Ana falou baixo, mas cada palavra saiu nítida:
— Pensámos. E vamos comprar a nossa casa.
Maria percebeu a voz dela e inflamou-se de imediato.
— Ah, é assim? Então o meu apartamento já não vos serve?
— Foi a mãe que pediu para o deixarmos livre — lembrou João.
— Eu não esperava que levassem isso tão à letra!
Ana olhou para o marido. A verdade estava ali, finalmente descoberta. Maria nunca quisera realmente que eles saíssem. Quisera que se assustassem, que cedessem, que voltassem atrás de cabeça baixa.
Mas o medo deles já se tinha transformado num contrato com o banco.
Fase 5. O último mês
Começaram a empacotar.
Primeiro foram os livros, a roupa de outra estação e os brinquedos antigos de Inês.
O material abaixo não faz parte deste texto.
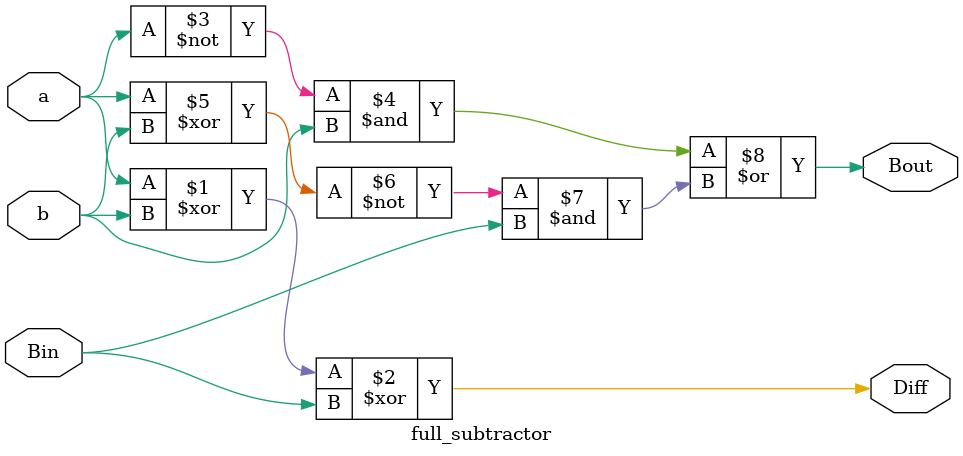
<source format=v>
module half_subtractor(
  input a, b,
  output Diff, Borrow);
  assign Diff = a ^ b;
  assign Borrow = ~a & b;
endmodule

module full_subtractor(
  input a, b, Bin,
  output Diff, Bout);
  assign Diff = a ^ b ^ Bin;
  assign Bout = (~a & b) | (~(a ^ b) & Bin);
endmodule

</source>
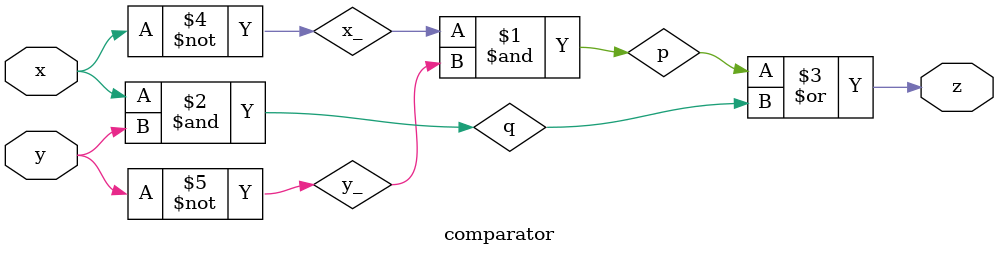
<source format=v>
module comparator(
    input x,
    input y,
    output z
);
wire x_,y_,p,q;
not(x_,x);
not(y_,y);
and(p,x_,y_);
and(q,x,y);
or(z,p,q);

endmodule
</source>
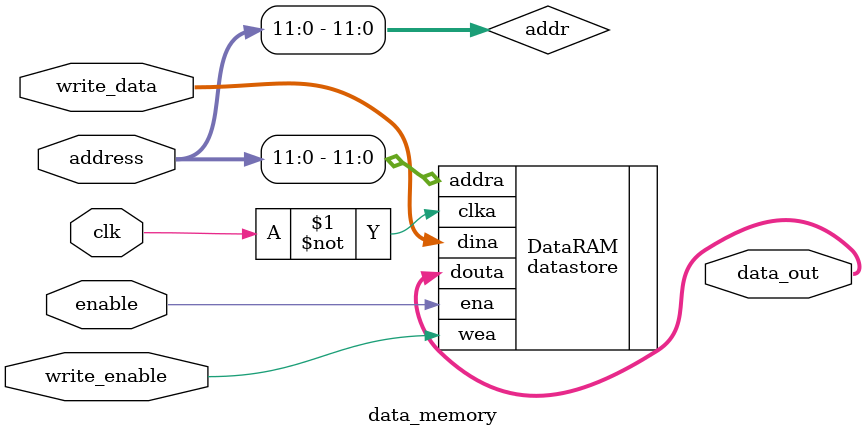
<source format=v>
`timescale 1ns / 1ps

module data_memory(
    input [31:0] address,
    input clk,
    input enable,
    input write_enable,
    input [31:0] write_data,
    output [31:0] data_out
    );
	wire [11:0]addr;
    assign addr = address[11:0];
	datastore DataRAM (.clka(~clk), .ena(enable), .wea(write_enable), .addra(addr), .dina(write_data), .douta(data_out));

endmodule
</source>
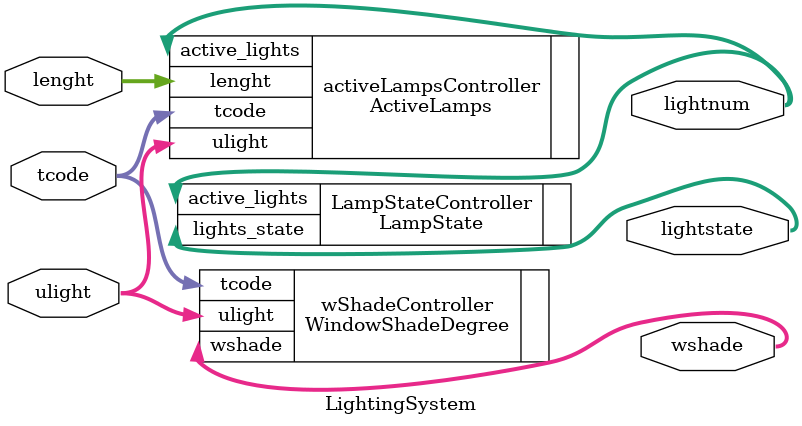
<source format=v>
/*--  *******************************************************
--  Computer Architecture Course, Laboratory Sources 
--  Amirkabir University of Technology (Tehran Polytechnic)
--  Department of Computer Engineering (CE-AUT)
--  https://ce[dot]aut[dot]ac[dot]ir
--  *******************************************************
--  All Rights reserved (C) 2019-2020
--  *******************************************************
--  Student ID  : 
--  Student Name: 
--  Student Mail: 
--  *******************************************************
--  Additional Comments:
--
--*/

/*-----------------------------------------------------------
---  Module Name: Lighting System
---  Description: Module4: 
-----------------------------------------------------------*/
`timescale 1 ns/1 ns 

module LightingSystem (
	input  [ 3:0] tcode      , // time code    [table2 time code   ]
	input  [ 3:0] ulight     , // user light   [light degree mode  ]
	input  [ 3:0] lenght     , // room length  [square room lenght ]
	output [ 3:0] wshade     , // shade level  [window shade level ]
	output [ 3:0] lightnum   , // number on    [number of active   ]
	output [15:0] lightstate   // lights state [lights state decode]
);

	/* write your code here */
	WindowShadeDegree wShadeController(.tcode(tcode), .ulight(ulight), .wshade(wshade));
	ActiveLamps activeLampsController(.tcode(tcode), .ulight(ulight), .lenght(lenght), .active_lights(lightnum));
	LampState LampStateController(.active_lights(lightnum), .lights_state(lightstate));
	/* write your code here */

endmodule

</source>
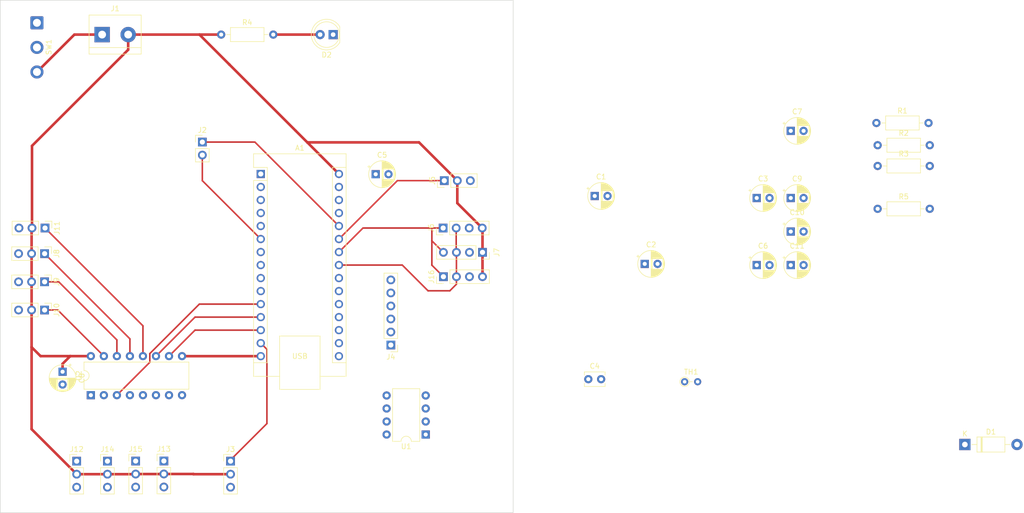
<source format=kicad_pcb>
(kicad_pcb
	(version 20240108)
	(generator "pcbnew")
	(generator_version "8.0")
	(general
		(thickness 1.6)
		(legacy_teardrops no)
	)
	(paper "A4")
	(layers
		(0 "F.Cu" signal)
		(31 "B.Cu" signal)
		(34 "B.Paste" user)
		(35 "F.Paste" user)
		(36 "B.SilkS" user "B.Silkscreen")
		(37 "F.SilkS" user "F.Silkscreen")
		(38 "B.Mask" user)
		(39 "F.Mask" user)
		(44 "Edge.Cuts" user)
		(45 "Margin" user)
		(46 "B.CrtYd" user "B.Courtyard")
		(47 "F.CrtYd" user "F.Courtyard")
	)
	(setup
		(stackup
			(layer "F.SilkS"
				(type "Top Silk Screen")
			)
			(layer "F.Paste"
				(type "Top Solder Paste")
			)
			(layer "F.Mask"
				(type "Top Solder Mask")
				(thickness 0.01)
			)
			(layer "F.Cu"
				(type "copper")
				(thickness 0.035)
			)
			(layer "dielectric 1"
				(type "core")
				(thickness 1.51)
				(material "FR4")
				(epsilon_r 4.5)
				(loss_tangent 0.02)
			)
			(layer "B.Cu"
				(type "copper")
				(thickness 0.035)
			)
			(layer "B.Mask"
				(type "Bottom Solder Mask")
				(thickness 0.01)
			)
			(layer "B.Paste"
				(type "Bottom Solder Paste")
			)
			(layer "B.SilkS"
				(type "Bottom Silk Screen")
			)
			(copper_finish "None")
			(dielectric_constraints no)
		)
		(pad_to_mask_clearance 0)
		(allow_soldermask_bridges_in_footprints no)
		(pcbplotparams
			(layerselection 0x00010fc_ffffffff)
			(plot_on_all_layers_selection 0x0000000_00000000)
			(disableapertmacros no)
			(usegerberextensions no)
			(usegerberattributes yes)
			(usegerberadvancedattributes yes)
			(creategerberjobfile yes)
			(dashed_line_dash_ratio 12.000000)
			(dashed_line_gap_ratio 3.000000)
			(svgprecision 4)
			(plotframeref no)
			(viasonmask no)
			(mode 1)
			(useauxorigin no)
			(hpglpennumber 1)
			(hpglpenspeed 20)
			(hpglpendiameter 15.000000)
			(pdf_front_fp_property_popups yes)
			(pdf_back_fp_property_popups yes)
			(dxfpolygonmode yes)
			(dxfimperialunits yes)
			(dxfusepcbnewfont yes)
			(psnegative no)
			(psa4output no)
			(plotreference yes)
			(plotvalue yes)
			(plotfptext yes)
			(plotinvisibletext no)
			(sketchpadsonfab no)
			(subtractmaskfromsilk no)
			(outputformat 1)
			(mirror no)
			(drillshape 1)
			(scaleselection 1)
			(outputdirectory "")
		)
	)
	(net 0 "")
	(net 1 "/ADC7")
	(net 2 "/SCL")
	(net 3 "/OC2B")
	(net 4 "/IN2")
	(net 5 "unconnected-(A1-~{RESET}-Pad28)")
	(net 6 "/IN3")
	(net 7 "/OC0A")
	(net 8 "unconnected-(A1-3V3-Pad17)")
	(net 9 "unconnected-(A1-GND-Pad29)")
	(net 10 "/IN1")
	(net 11 "/OC0B")
	(net 12 "/IN4")
	(net 13 "unconnected-(A1-+5V-Pad27)")
	(net 14 "GND")
	(net 15 "/C")
	(net 16 "/A")
	(net 17 "unconnected-(A1-D2-Pad5)")
	(net 18 "+5V")
	(net 19 "unconnected-(A1-AREF-Pad18)")
	(net 20 "unconnected-(A1-D4-Pad7)")
	(net 21 "/OC2A")
	(net 22 "/NTC_Vout(ADC3)")
	(net 23 "unconnected-(A1-D7-Pad10)")
	(net 24 "unconnected-(A1-D1{slash}TX-Pad1)")
	(net 25 "unconnected-(A1-~{RESET}-Pad3)")
	(net 26 "/SDA")
	(net 27 "/Echo&Trig")
	(net 28 "unconnected-(A1-D0{slash}RX-Pad2)")
	(net 29 "/ADC6")
	(net 30 "/B")
	(net 31 "Net-(U1--)")
	(net 32 "unconnected-(D1-A-Pad2)")
	(net 33 "unconnected-(D1-K-Pad1)")
	(net 34 "Net-(D2-A)")
	(net 35 "Net-(J1-Pin_1)")
	(net 36 "Net-(U1-+)")
	(net 37 "unconnected-(SW1-A-Pad1)")
	(net 38 "unconnected-(U2-VEE-Pad7)")
	(net 39 "unconnected-(U2-INH-Pad6)")
	(net 40 "Net-(J8-Pin_1)")
	(net 41 "Net-(J9-Pin_1)")
	(net 42 "Net-(J10-Pin_1)")
	(net 43 "Net-(J11-Pin_1)")
	(net 44 "Net-(J12-Pin_1)")
	(net 45 "Net-(J13-Pin_1)")
	(net 46 "Net-(J14-Pin_1)")
	(net 47 "Net-(J15-Pin_1)")
	(footprint "Capacitor_THT:CP_Radial_D5.0mm_P2.50mm" (layer "F.Cu") (at 217.579775 88.89))
	(footprint "Capacitor_THT:C_Disc_D3.8mm_W2.6mm_P2.50mm" (layer "F.Cu") (at 184.75 124.25))
	(footprint "Capacitor_THT:CP_Radial_D5.0mm_P2.50mm" (layer "F.Cu") (at 143.294888 84.25))
	(footprint "Resistor_THT:R_Axial_DIN0207_L6.3mm_D2.5mm_P10.16mm_Horizontal" (layer "F.Cu") (at 241.16 91))
	(footprint "Connector_PinHeader_2.54mm:PinHeader_1x03_P2.54mm_Vertical" (layer "F.Cu") (at 78.75 110.75 -90))
	(footprint "Capacitor_THT:CP_Radial_D5.0mm_P2.50mm" (layer "F.Cu") (at 186 88.5))
	(footprint "Connector_Wire:SolderWire-0.75sqmm_1x03_P4.8mm_D1.25mm_OD2.3mm" (layer "F.Cu") (at 77.25 54.7 -90))
	(footprint "Capacitor_THT:CP_Radial_D5.0mm_P2.50mm" (layer "F.Cu") (at 224.21955 101.99))
	(footprint "Capacitor_THT:CP_Radial_D5.0mm_P2.50mm" (layer "F.Cu") (at 217.579775 101.99))
	(footprint "Connector_PinHeader_2.54mm:PinHeader_1x03_P2.54mm_Vertical" (layer "F.Cu") (at 102 140.21))
	(footprint "TerminalBlock:TerminalBlock_bornier-2_P5.08mm" (layer "F.Cu") (at 89.96 57))
	(footprint "Connector_PinHeader_2.54mm:PinHeader_1x04_P2.54mm_Vertical" (layer "F.Cu") (at 156.5 104.25 90))
	(footprint "Package_DIP:DIP-8_W7.62mm" (layer "F.Cu") (at 153.05 135.05 180))
	(footprint "Capacitor_THT:CP_Radial_D5.0mm_P2.50mm" (layer "F.Cu") (at 195.75 101.75))
	(footprint "Connector_PinSocket_2.54mm:PinSocket_1x04_P2.54mm_Vertical"
		(layer "F.Cu")
		(uuid "65d7cc8a-eaae-48c5-af09-d2a58c55cf7f")
		(at 164.12 99.5 -90)
		(descr "Through hole straight socket strip, 1x04, 2.54mm pitch, single row (from Kicad 4.0.7), script generated")
		(tags "Through hole socket strip THT 1x04 2.54mm single row")
		(property "Reference" "J7"
			(at 0 -2.77 90)
			(layer "F.SilkS")
			(uuid "99f7a0ef-b7cc-470a-81f5-744cd142c2fa")
			(effects
				(font
					(size 1 1)
					(thickness 0.15)
				)
			)
		)
		(property "Value" "GPS Module"
			(at 0 10.39 90)
			(layer "F.Fab")
			(uuid "c7c587a1-a5b1-48f8-912b-db285462be3a")
			(effects
				(font
					(size 1 1)
					(thickness 0.15)
				)
			)
		)
		(property "Footprint" "Connector_PinSocket_2.54mm:PinSocket_1x04_P2.54mm_Vertical"
			(at 0 0 -90)
			(unlocked yes)
			(layer "F.Fab")
			(hide yes)
			(uuid "bf496fc8-6494-4a65-893c-80540093f166")
			(effects
				(font
					(size 1.27 1.27)
					(thickness 0.15)
				)
			)
		)
		(property "Datasheet" ""
			(at 0 0 -90)
			(unlocked yes)
			(layer "F.Fab")
			(hide yes)
			(uuid "ba9c26fa-3f24-4faf-83b3-0b5282b128d9")
			(effects
				(font
					(size 1.27 1.27)
					(thickness 0.15)
				)
			)
		)
		(property "Description" "Generic connector, single row, 01x04, script generated"
			(at 0 0 -90)
			(unlocked yes)
			(layer "F.Fab")
			(hide yes)
			(uuid "4647c7ff-2aca-437f-8766-a997379a502a")
			(effects
				(font
					(size 1.27 1.27)
					(thickness 0.15)
				)
			)
		)
		(property ki_fp_filters "Connector*:*_1x??_*")
		(path "/28044e12-423f-4316-8ded-dcbdc8e001e6")
		(sheetname "Root")
		(sheetfile "SPRO3 - PCB.kicad_sch")
		(attr through_hole)
		(fp_line
			(start -1.33 8.95)
			(end 1.33 8.95)
			(stroke
				(width 0.12)
				(type solid)
			)
			(layer "F.SilkS")
			(uuid "505037c9-af24-463c-87df-f28895b92eaa")
		)
		(fp_line
			(start -1.33 1.27)
			(end -1.33 8.95)
			(stroke
				(width 0.12)
				(type solid)
			)
			(layer "F.SilkS")
			(uuid "c3cb582b-fddd-496b-aa33-ddd42ec5c449")
		)
		(fp_line
			(start -1.33 1.27)
			(end 1.33 1.27)
			(stroke
				(width 0.12)
				(type solid)
			)
			(layer "F.SilkS")
			(uuid "2e98ac20-8c7e-4df1-9ef6-ff14d988130d")
		)
		(fp_line
			(start 1.33 1.27)
			(end 1.33 8.95)
			(stroke
				(width 0.12)
				(type solid)
			)
			(layer "F.SilkS")
			(uuid "ee4dccec-bc5b-4ed2-a9df-0ed30d5078d1")
		)
		(fp_line
			(start 0 -1.33)
			(end 1.33 -1.33)
			(stroke
				(width 0.12)
				(type solid)
			)
			(layer "F.SilkS")
			(uuid "5fb56f0c-e866-4955-a1b9-8a9190ac7462")
		)
		(fp_line
			(start 1.33 -1.33)
			(end 1.33 0)
			(stroke
				(width 0.12)
				(type solid)
			)
			(layer "F.SilkS")
			(uu
... [237222 chars truncated]
</source>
Depois vieram a loiça, os lençóis, as toalhas, os documentos. Ana escrevia nas caixas com letra firme e arrumada: «Cozinha», «Quarto da Inês», «Documentos», «Inverno».
Cada caixa fechada arrancava mais um pedaço da vida que tinham construído naquele apartamento.
Maria apareceu duas vezes.
Da primeira, veio verificar se eles não levavam “coisas a mais”.
— Este armário fui eu que comprei — disse, parada no corredor.
— Então leve-o — respondeu Ana, sem se alterar. — Nós já encomendámos outro.
A sogra não estava preparada para aquela calma.
— E os cortinados?
— Também pode ficar com eles.
— Não era isso que eu queria dizer!
— Então o que era?
Maria apertou os lábios e foi para a cozinha. Tirou de uma prateleira uma caneca que, anos antes, oferecera a Inês.
— Isto é meu.
A menina falou quase num sussurro:
— Avó, tu deste-ma nos meus anos.
Maria ficou parada. Durante um segundo, pareceu envergonhada. Só durante um segundo.
— Bem… se te dei, então leva.
Ana pegou na caneca sem dizer nada e colocou-a na caixa marcada «Quarto da Inês».
Da segunda vez, Maria trouxe Beatriz consigo. A filha percorreu com os olhos a casa já meio desmontada, as paredes nuas, as caixas empilhadas, os móveis afastados.
— Posso vir viver aqui depois? — perguntou, como se fosse a coisa mais natural do mundo. — Já que o apartamento vai ficar livre.
Maria lançou-lhe um olhar rápido e severo.
— Logo se vê.
Foi nesse momento que Ana compreendeu: Beatriz já se imaginava dona daquele espaço. Maria, porém, tinha os seus próprios planos.